The EKANS Ransomware encrypts files on ICS devices and demands payment to unencrypt them. While Honda is the latest company to be hit with this, they’re unlikely to be the last.
Dragos who runs an ICS platform has a detailed post available here and explains that it initially learned of the new ransomware variant called SNAKE (EKANS backward) or “EKANS” back in early January, while further investigation revealed a relationship between EKANS and ransomware called MEGACORTEX.
How does EKANS work?
The malware first checks for the existence of a value in memory to determine if EKANS is already present, if not, it has found a new victim, the malware kicks off a process to start encrypting the drive using AES-256 and RSA-2048 algorithms.
Using Windows Management Interface (WMI) calls, EKANS begins executing encryption operations and removes Volume Shadow Copy backups on the victim.
To be most effective, EKANS will kill processes on the machine, listed by name in a hard-coded list within the encoded strings of the malware.
While some of the referenced processes appear to relate to security or management software (e.g., Qihoo 360 Safeguard and Microsoft System Center), the majority of the listed processes concern databases (e.g., Microsoft SQL Server), data backup solutions (e.g., IBM Tivoli), or ICS-related processes.
After files are encrypted, their filenames show a random five character file extension, rendering them useless to their source application.

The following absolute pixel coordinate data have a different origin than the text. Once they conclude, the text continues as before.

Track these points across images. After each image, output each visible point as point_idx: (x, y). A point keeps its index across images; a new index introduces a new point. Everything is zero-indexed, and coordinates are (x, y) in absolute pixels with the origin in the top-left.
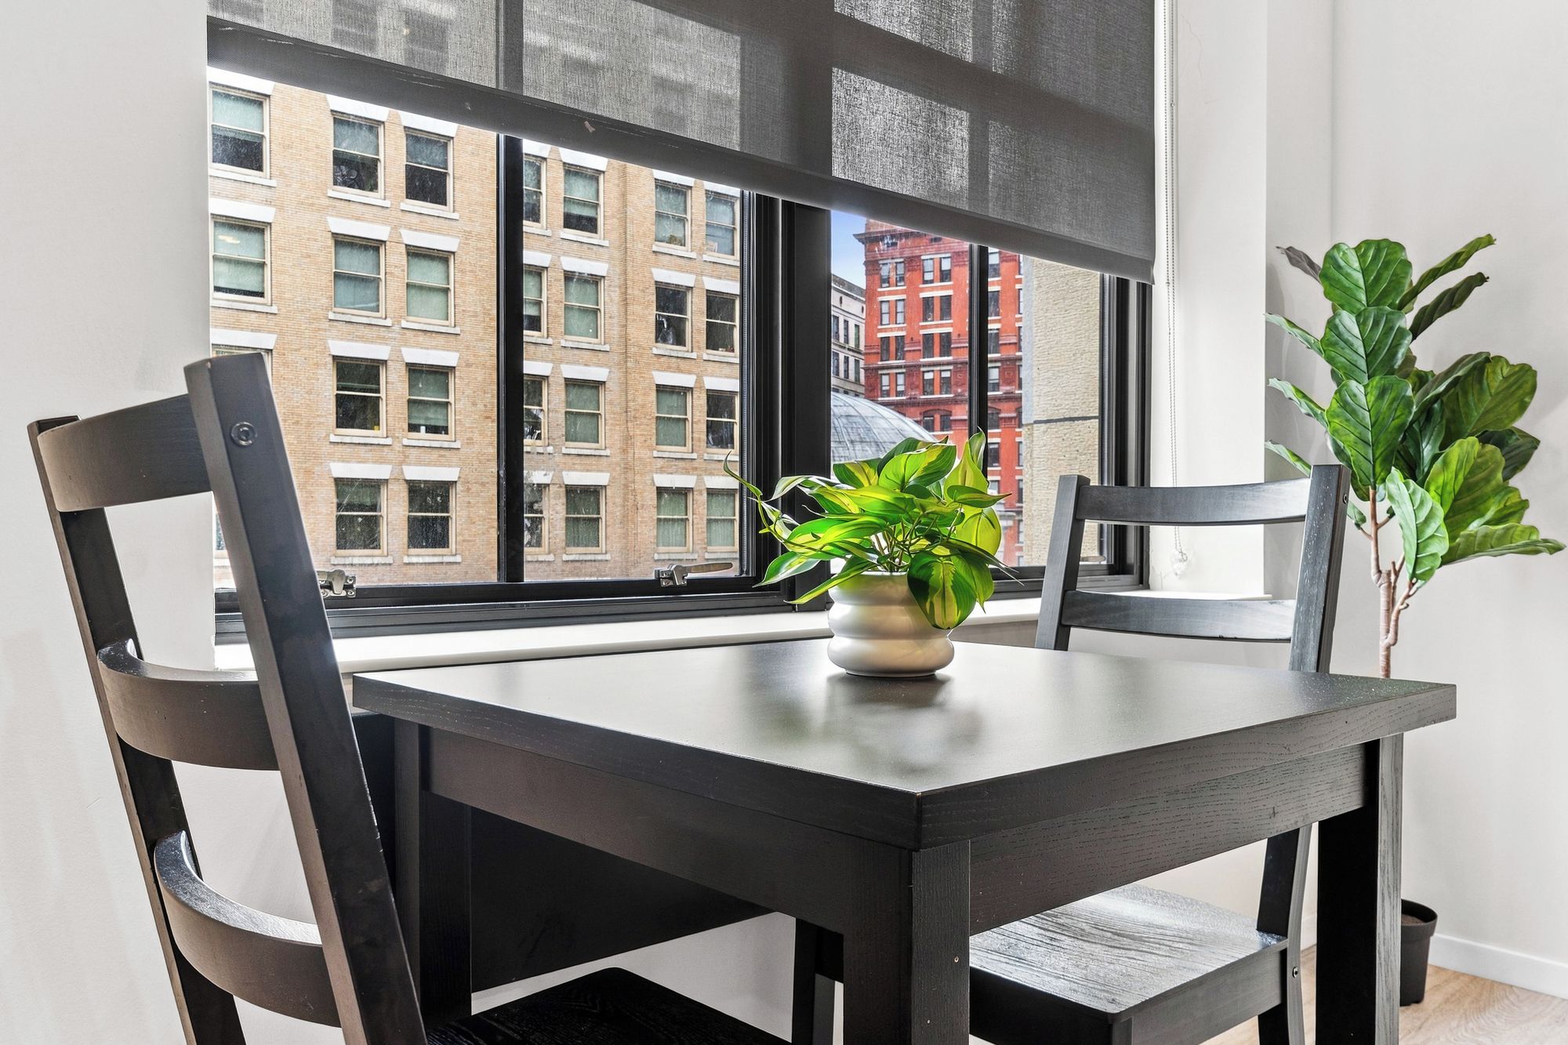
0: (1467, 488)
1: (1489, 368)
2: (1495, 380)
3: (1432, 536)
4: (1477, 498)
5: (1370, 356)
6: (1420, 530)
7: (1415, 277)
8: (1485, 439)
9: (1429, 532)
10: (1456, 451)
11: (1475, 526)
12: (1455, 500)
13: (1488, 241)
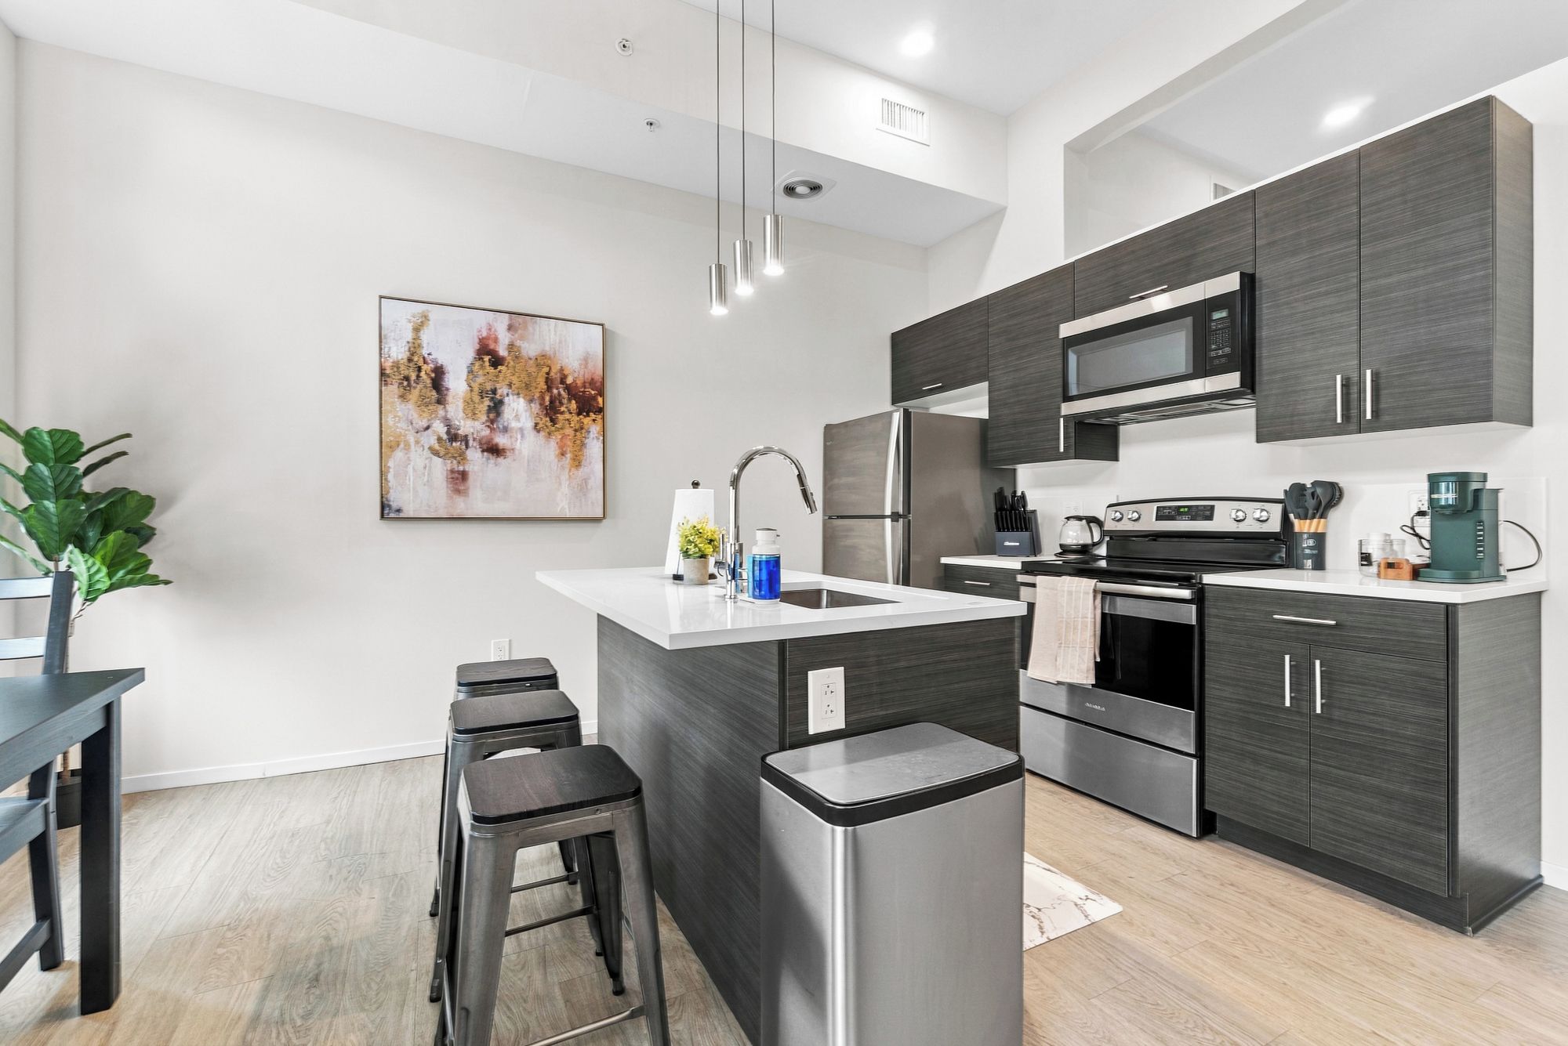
0: (116, 555)
1: (128, 497)
2: (132, 503)
3: (98, 581)
4: (123, 560)
5: (56, 487)
6: (90, 577)
7: (84, 449)
8: (127, 531)
9: (97, 577)
10: (111, 537)
11: (121, 573)
12: (112, 560)
13: (128, 436)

EKANS then drops a ransom note on the active user’s desktop.
Who is impacted?
ICS produced include:
- GE’s Proficy data historian, with both client and server processes included.
- Additional ICS-specific functionality referenced includes GE Fanuc licensing server services
- Honeywell’s HMIWeb application.
- Remote monitoring (e.g., historian-like) or licensing server instance such as FLEXNet and Sentinel HASP license managers and ThingWorx Industrial Connectivity Suite.

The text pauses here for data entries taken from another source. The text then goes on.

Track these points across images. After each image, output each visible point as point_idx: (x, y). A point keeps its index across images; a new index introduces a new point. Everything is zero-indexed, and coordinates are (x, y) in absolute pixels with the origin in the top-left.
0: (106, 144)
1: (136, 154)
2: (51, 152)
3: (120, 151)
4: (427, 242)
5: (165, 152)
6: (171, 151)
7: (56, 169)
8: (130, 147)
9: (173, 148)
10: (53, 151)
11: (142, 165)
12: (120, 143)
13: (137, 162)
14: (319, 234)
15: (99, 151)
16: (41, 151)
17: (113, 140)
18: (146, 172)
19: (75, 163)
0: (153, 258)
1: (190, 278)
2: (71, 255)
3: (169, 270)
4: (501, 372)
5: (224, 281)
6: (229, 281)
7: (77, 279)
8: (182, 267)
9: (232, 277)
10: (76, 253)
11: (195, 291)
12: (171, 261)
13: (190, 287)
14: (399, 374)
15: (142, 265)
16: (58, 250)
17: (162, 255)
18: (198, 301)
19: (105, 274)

If there’s one positive in this, it is that EKANS has no ability to inject commands into or otherwise manipulate ICS-related processes. This is important to understand given ICS is used not just in commercial applications like making vehicles, but is also used in a lot of critical infrastructure like utilities.
How to protect your ICS network
At present, Dragos says they are not aware of how EKANS distributes itself within victim networks. Primary defense against ransomware such as EKANS relies on preventing it from reaching or spreading through the network in the first place.
The best course of action is to ensure your business has a robust off-site backup routine that you can restore encrypted files from to restore operations.
While it may be tempting to just pay the ransom (we’re not sure of the amount in Honda’s case) to get your files unencrypted and business back online, there are no guarantees when it comes to cyber incidents. The last thing you want to do is encourage the behaviour and become known as someone who pays.
Cisomag has a quote from a Honda spokesperson who confirmed the incident.
“On Sunday, June 7, Honda experienced a disruption in its computer network that has caused a loss of connectivity. We have cancelled some production today (Monday, June 8) and are currently assessing the situation.
At this point, there is no effect on either Japanese production or dealer activities, and no customer impact.
In Europe, we are investigating to understand the nature of any impact. We can confirm some impact in Europe and are currently investigating the exact nature.”
It is also understood that Bahrainian national oil company Bapco was struck by the EKANS ransomware.